In conclusion, we think market will be bearish since the pair has already broken the 1.170 support line. The downward trend may persist for a while, and the next support should be 1.160, which was key at stopping bears bringing the pair lower back in November 2020. Traders should await the outcome of the FOMC minutes released this Wednesday, and search for clues about a tapering timeline for the purchase program which may trigger sharp moves.
Resistance: 1.1805, 1.1909
Support: 1.1705, 1.1603
USDCAD (4- Hour Chart)
The USD/CAD pair reaches a monthly high at 1.2653 at the time of writing. As the price trades above yesterday’s high, this could open the door for a move towards 1.2800. After the Canada Core Consumer Price Index released this Tuesday, the price of USD/CAD reached a low of 1.2600 on an inflation rise in Canada, inflation hits 3.3% from 2.7% in the month of June. The base scenario for bond tapering in Canada remains on the table.
For technical aspect, RSI indicator 65 figures as of writing, suggesting bear-movement ahead.

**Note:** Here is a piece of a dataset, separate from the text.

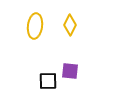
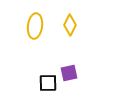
purple square: moved 1 px left, 2 px down; rotated 18 degrees counterclockwise
black square: moved 2 px down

If we take a look at Stochastic Oscillator, the fast line lied above 80 level which shows that the market is in a strong position, the pair is overbought now and chances are high that it will continue to go up.
In conclusion, we think market will be bullish as long as the 1.2653 resistance line holds. Although the US dollar started to weaken against its major rivals after minutes of the FOMC’s July policy meeting revealed today, it was widely believed that the Fed will start asset tapering soon this year, so the prospect of the greenback is still bullish.